Segment Start: PROVIDED INFORMATION

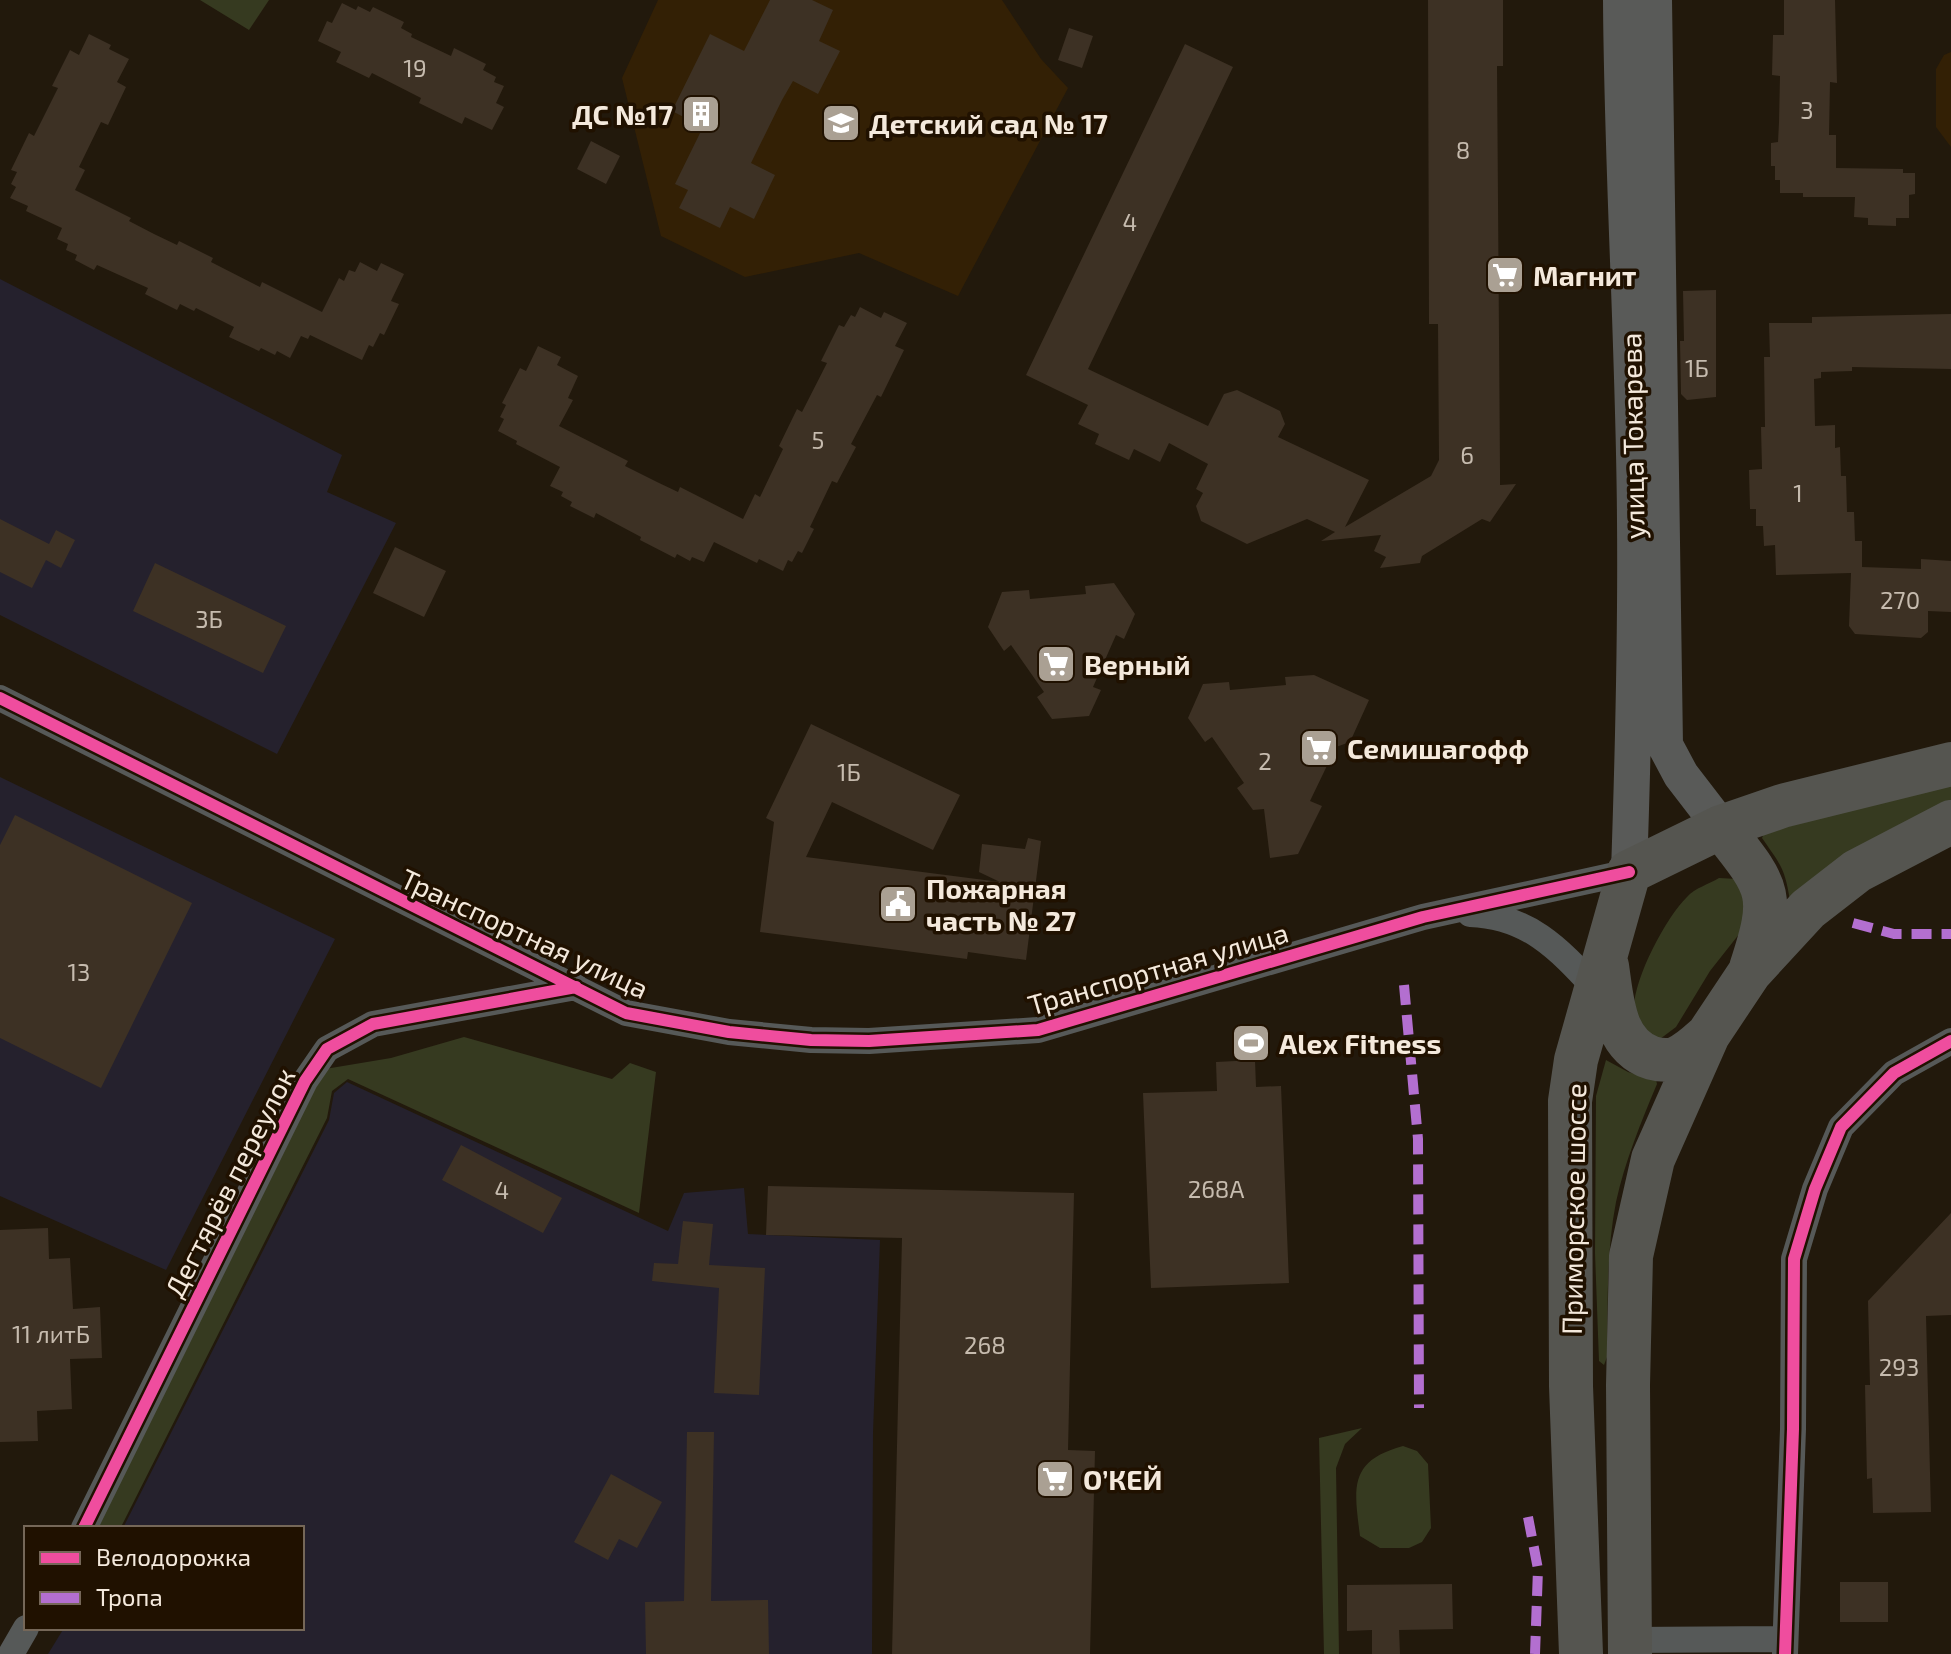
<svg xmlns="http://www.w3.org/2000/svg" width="1951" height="1654" font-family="'Exo 2',sans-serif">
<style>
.commercial{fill:#25212d}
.built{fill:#332005}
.green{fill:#363a20}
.building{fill:#3d3124}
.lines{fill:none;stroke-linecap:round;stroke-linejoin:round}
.street{stroke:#565958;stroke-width:26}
.secondary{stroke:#595a58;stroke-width:36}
.highway{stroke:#555550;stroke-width:44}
.quiet{stroke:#b36fd0;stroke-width:10;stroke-dasharray:20 10;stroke-linecap:butt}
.cycleway-casing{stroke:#201100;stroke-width:17}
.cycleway{stroke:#ef4d9e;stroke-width:12}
.labels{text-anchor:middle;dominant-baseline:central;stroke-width:7;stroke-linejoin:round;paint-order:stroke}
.number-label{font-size:24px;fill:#c6bbae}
.poi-label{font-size:28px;font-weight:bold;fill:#f4e9dc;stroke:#201100;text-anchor:start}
.street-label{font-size:28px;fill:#f4e9dc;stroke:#201100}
</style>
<rect width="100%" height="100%" fill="#22190c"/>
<path class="commercial" d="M0 279 342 455 327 492 396 523 277 754 0 615Z
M0 777 335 939 166 1270 0 1196Z
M347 1082 668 1231 684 1193 744 1188 748 1234 880 1240 873 1433 872 1654H48L64 1628H302V1528H123L329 1120 334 1093Z"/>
<path class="built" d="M658 0H1002L1041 59 1068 88 958 296 859 253 745 277 661 236 622 78Z
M1951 52V147L1936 127V69L1944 55Z"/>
<path class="green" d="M200 0H269L249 30Z
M1951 782V801L1790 901C1785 868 1780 864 1762 838L1764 833Z
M1719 878 1737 879 1751 919 1710 971 1676 1027 1660 1039 1646 1038C1642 1029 1634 1018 1634 1009 1633 980 1666 917 1687 897 1695 888 1709 884 1719 878Z
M464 1037 612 1079 630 1063 656 1072 639 1213 348 1079 332 1091 327 1118 121 1527 86 1528 325 1069 391 1058Z
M1606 1060 1628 1072 1656 1080 1657 1084C1641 1122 1625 1161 1616 1202 1606 1253 1608 1306 1607 1357L1604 1365 1599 1361 1595 1253 1596 1096Z
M1362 1428 1345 1444 1336 1468 1339 1654H1324L1319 1438Z
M1403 1446 1417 1451 1428 1464 1431 1528 1422 1542 1409 1548H1380L1360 1536C1354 1488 1348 1461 1403 1446Z"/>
<path class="building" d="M770 0H812L833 10 819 41 840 51 818 94 793 81 782 100 751 163 775 175 754 219 730 207 720 228 679 208 688 190 675 184 703 127 672 111 710 34 744 51Z
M1428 0H1503V66H1497L1500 471V485L1516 484 1490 522 1482 519 1422 556 1420 563 1380 568 1386 557 1374 551 1381 535 1321 541 1335 532 1307 519 1247 544 1201 521 1196 506 1203 493 1196 489 1208 464 1169 443 1160 462 1134 449 1129 460 1095 444 1099 434 1078 424 1088 405 1026 375 1185 44 1233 67 1088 369 1208 426 1224 394 1237 390 1280 411 1285 424 1278 437 1369 480 1345 527 1431 476 1439 460 1438 324H1429Z
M1784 0H1835L1837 83 1830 82 1829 135H1836V168L1903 169V173H1915V194L1909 195V218H1896V226L1868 225V218L1854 217 1855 197H1803V193H1780V180H1775V166H1771V143L1778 142 1779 122 1780 76 1772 75 1773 35H1784Z
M342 3 356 10 358 6 370 12 373 7 404 22 401 28 412 34 411 37 451 56 454 48 486 64 483 70 496 77 494 82 504 86 496 103 504 107 492 130 465 117 462 124 419 103 421 98 372 73 369 78 336 62 341 52 318 41 327 21 332 23Z
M1069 28 1093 36 1082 68 1058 60Z
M89 34 111 45 109 49 129 59 117 82 126 87 108 125 101 122 79 167 85 170 75 190 131 218 129 221 154 234 177 245 179 241 213 258 211 262 260 287 262 282 322 312 339 278 344 281 349 270 355 272 360 262 377 271 381 263 404 274 391 301 399 304 384 335 380 333 373 347 369 345 362 360 310 335 308 339 301 336 290 358 277 351 275 355 261 348 259 351 229 337 234 327 196 308 194 311 180 304 177 310 145 294 148 288 97 265 94 270 75 260 77 255 66 250 68 244 57 239 62 228 26 211 28 206 10 198 16 187 11 184 17 172 11 170 29 133 34 136 58 88 52 86 70 50 79 55Z
M591 141 620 156 606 184 577 169Z
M1716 290V397L1687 400 1681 394 1680 341H1684L1683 291Z
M860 307 881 318 884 312 907 323 895 346 904 350 881 397 877 395 851 444 856 447 837 483 832 481 810 527 814 529 802 553 798 551 792 562 788 560 783 571 759 559 757 563 714 542 704 562 692 557 690 561 677 554 675 558 640 540 641 537 596 513 594 518 570 506 572 502 561 496 563 492 550 486 560 467 516 444 517 441 498 431 504 419 500 417 506 405 502 403 520 368 526 371 538 346 561 357 557 365 578 376 568 398 573 400 559 426 628 461 625 466 657 482 678 492 680 487 743 519 755 494 760 497 783 449 779 446 797 409 802 412 827 363 821 361 839 325 844 327 851 315 855 317Z
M1951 314V369L1852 367V371L1821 372V378L1814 379 1815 426 1835 425V448L1840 447 1841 476H1846L1847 512H1854L1855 541H1862V567L1921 569V559L1951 561V612L1928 611V632L1921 638 1855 634 1849 626 1851 573 1776 575 1775 545 1764 546 1763 526H1756V509H1750L1749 470 1762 469 1761 427H1765L1764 357H1770L1769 323H1812V317Z
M0 519 49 544 56 530 75 540 61 568 46 560 32 588 0 572Z
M395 547 446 571 424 617 373 593Z
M155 563 286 626 263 673 133 611Z
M1114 583 1135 614 1124 639 1116 635 1093 687 1101 690 1089 716 1052 719 1037 697 1044 692 1011 645 1004 651 988 627 1002 592 1029 590 1030 599 1086 594 1085 586Z
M1314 675 1369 700 1350 742 1336 747 1310 801 1322 806 1298 854 1270 858 1264 809 1253 810 1237 788 1244 783 1212 737 1205 742 1188 718 1203 684 1229 682 1230 690 1286 685 1285 677Z
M811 724 960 795 933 850 832 802 806 857 1000 882 979 872 982 844 1025 849 1028 838 1041 841 1026 960 968 952 967 959 760 932 774 822 766 818Z
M15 815 192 903 101 1088 0 1038V845Z
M1255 1060 1256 1087 1281 1086 1289 1283 1151 1288 1143 1093 1217 1091 1216 1062Z
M461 1145 562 1198 543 1233 442 1180Z
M768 1186 1074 1193 1068 1450 1095 1451 1090 1654H892L902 1238 766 1235Z
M1951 1213V1315L1926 1316 1931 1512 1873 1513 1872 1478 1867 1479 1865 1385H1870L1868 1301Z
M683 1221 713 1224 709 1265 765 1268 759 1395 714 1393 719 1288 652 1281 654 1263 678 1264Z
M48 1228 49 1259 70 1258 73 1309 100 1307 102 1358 70 1359 72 1409 37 1411 38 1441 0 1442V1230Z
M687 1432H714L711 1601 768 1600 769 1654H646L645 1602 684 1601Z
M611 1474 662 1502 637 1548 619 1539 608 1560 574 1542Z
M1840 1582H1888V1622H1840Z
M1452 1584 1453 1629 1399 1630 1400 1654H1372V1630L1347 1631V1585Z"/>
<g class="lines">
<path class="street" d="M0 698 626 1013 729 1032 811 1040 869 1041 1038 1030 1423 917 1629 872
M1470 914C1528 916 1558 948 1595 988
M84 1528 305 1081 327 1049 373 1024 576 987
M1630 1640 1784 1639
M11 1654 26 1628
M1785 1654 1793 1429 1794 1259 1815 1189 1841 1127 1894 1073 1951 1041"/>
<path class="secondary" d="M1621 0C1622 174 1634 347 1635 521 1636 638 1633 755 1629 872
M1654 0 1665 745 1681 775 1721 827"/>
<path class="highway" d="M1721 827C1769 888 1776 892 1751 968
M1607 966C1612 999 1613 1045 1652 1058 1660 1060 1669 1061 1677 1058 1689 1053 1699 1043 1708 1035
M1581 1654 1571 1386 1570 1101 1576 1060 1629 872 1721 827 1782 806 1951 764
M1630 1654 1628 1385 1631 1256 1653 1159 1708 1035 1750 972 1808 909 1857 871 1951 822"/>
<path class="quiet" d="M1853 923 1894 934H1951
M1404 985 1418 1139 1419 1408
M1528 1517 1538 1569 1535 1654"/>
<g class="cycleway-casing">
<path id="cycleway" d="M0 698 626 1013 729 1032 811 1040 869 1041 1038 1030 1423 917 1629 872
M84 1528 305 1081 327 1049 373 1024 576 987
M1785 1654 1793 1429 1794 1259 1815 1189 1841 1127 1894 1073 1951 1041"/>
</g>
<use href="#cycleway" class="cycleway"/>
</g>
<defs>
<g id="building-square" transform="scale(2)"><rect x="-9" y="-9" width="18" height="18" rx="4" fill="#aaa093" stroke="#201100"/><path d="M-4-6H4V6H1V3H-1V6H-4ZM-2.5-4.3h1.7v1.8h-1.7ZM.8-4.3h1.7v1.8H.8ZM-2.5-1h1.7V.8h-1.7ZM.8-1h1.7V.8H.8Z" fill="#fff"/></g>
<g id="school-square" transform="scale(2)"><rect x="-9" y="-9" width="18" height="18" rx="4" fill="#aaa093" stroke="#201100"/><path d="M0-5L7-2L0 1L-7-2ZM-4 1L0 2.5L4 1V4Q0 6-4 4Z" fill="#fff"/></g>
<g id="supermarket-square" transform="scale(2)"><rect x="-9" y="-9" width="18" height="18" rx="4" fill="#aaa093" stroke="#201100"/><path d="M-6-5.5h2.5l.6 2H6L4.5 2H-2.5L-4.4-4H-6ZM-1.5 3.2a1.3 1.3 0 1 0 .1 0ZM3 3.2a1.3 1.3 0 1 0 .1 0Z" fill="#fff"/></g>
<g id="civic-square" transform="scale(2)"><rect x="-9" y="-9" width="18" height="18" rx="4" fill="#aaa093" stroke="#201100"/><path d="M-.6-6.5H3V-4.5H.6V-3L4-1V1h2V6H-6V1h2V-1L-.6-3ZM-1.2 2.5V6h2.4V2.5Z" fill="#fff"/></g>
<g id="stadium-square" transform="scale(2)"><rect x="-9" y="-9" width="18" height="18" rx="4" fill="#aaa093" stroke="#201100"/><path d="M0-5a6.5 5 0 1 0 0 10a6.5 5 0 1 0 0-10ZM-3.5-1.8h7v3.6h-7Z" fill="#fff"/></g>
</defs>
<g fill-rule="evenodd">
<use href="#building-square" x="701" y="114"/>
<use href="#school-square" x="841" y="123"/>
<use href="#supermarket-square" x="1505" y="275"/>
<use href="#supermarket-square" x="1056" y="664"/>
<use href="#supermarket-square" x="1319" y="748"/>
<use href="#civic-square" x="898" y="904"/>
<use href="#stadium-square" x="1251" y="1043"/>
<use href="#supermarket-square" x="1055" y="1479"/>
</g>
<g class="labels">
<g class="number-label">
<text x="415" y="67">19</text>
<text x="1807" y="109">3</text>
<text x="1463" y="149">8</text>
<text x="1130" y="221">4</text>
<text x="1697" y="367">1Б</text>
<text x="818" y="439">5</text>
<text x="1467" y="454">6</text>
<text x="1798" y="492">1</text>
<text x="1900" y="599">270</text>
<text x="209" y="618">3Б</text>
<text x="1265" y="760">2</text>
<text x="849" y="771">1Б</text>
<text x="79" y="971">13</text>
<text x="1216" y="1188">268А</text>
<text x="502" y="1189">4</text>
<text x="51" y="1333">11 литБ</text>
<text x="985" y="1344">268</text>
<text x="1899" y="1366">293</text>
</g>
<g class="poi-label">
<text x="673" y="114" text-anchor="end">ДС №17</text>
<text x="869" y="123">Детский сад № 17</text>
<text x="1533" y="275">Магнит</text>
<text x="1084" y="664">Верный</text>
<text x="1347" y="748">Семишагофф</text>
<text x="926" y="888">Пожарная<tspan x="926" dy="32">часть № 27</tspan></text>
<text x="1279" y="1043">Alex Fitness</text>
<text x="1083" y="1479">О’КЕЙ</text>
</g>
<g class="street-label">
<text transform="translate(1632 436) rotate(-91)">улица Токарева</text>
<text transform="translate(525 933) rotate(25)">Транспортная улица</text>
<text transform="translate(1158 968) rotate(-16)">Транспортная улица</text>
<text transform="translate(229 1182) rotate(-63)">Дегтярёв переулок</text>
<text transform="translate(1573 1209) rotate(-89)">Приморское шоссе</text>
</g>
</g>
<rect x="24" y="1526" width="280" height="104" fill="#201100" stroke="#756758" stroke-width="2"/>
<rect x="40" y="1552" width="40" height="12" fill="#ef4d9e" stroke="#756758" stroke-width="2"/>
<text x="96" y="1566" font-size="24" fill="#f4e9dc">Велодорожка</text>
<rect x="40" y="1592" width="40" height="12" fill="#b36fd0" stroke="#756758" stroke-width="2"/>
<text x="96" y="1606" font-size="24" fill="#f4e9dc">Тропа</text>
</svg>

Segment End: PROVIDED INFORMATION

Report back each line in the material above that contains the string "lines".

.lines{fill:none;stroke-linecap:round;stroke-linejoin:round}
<g class="lines">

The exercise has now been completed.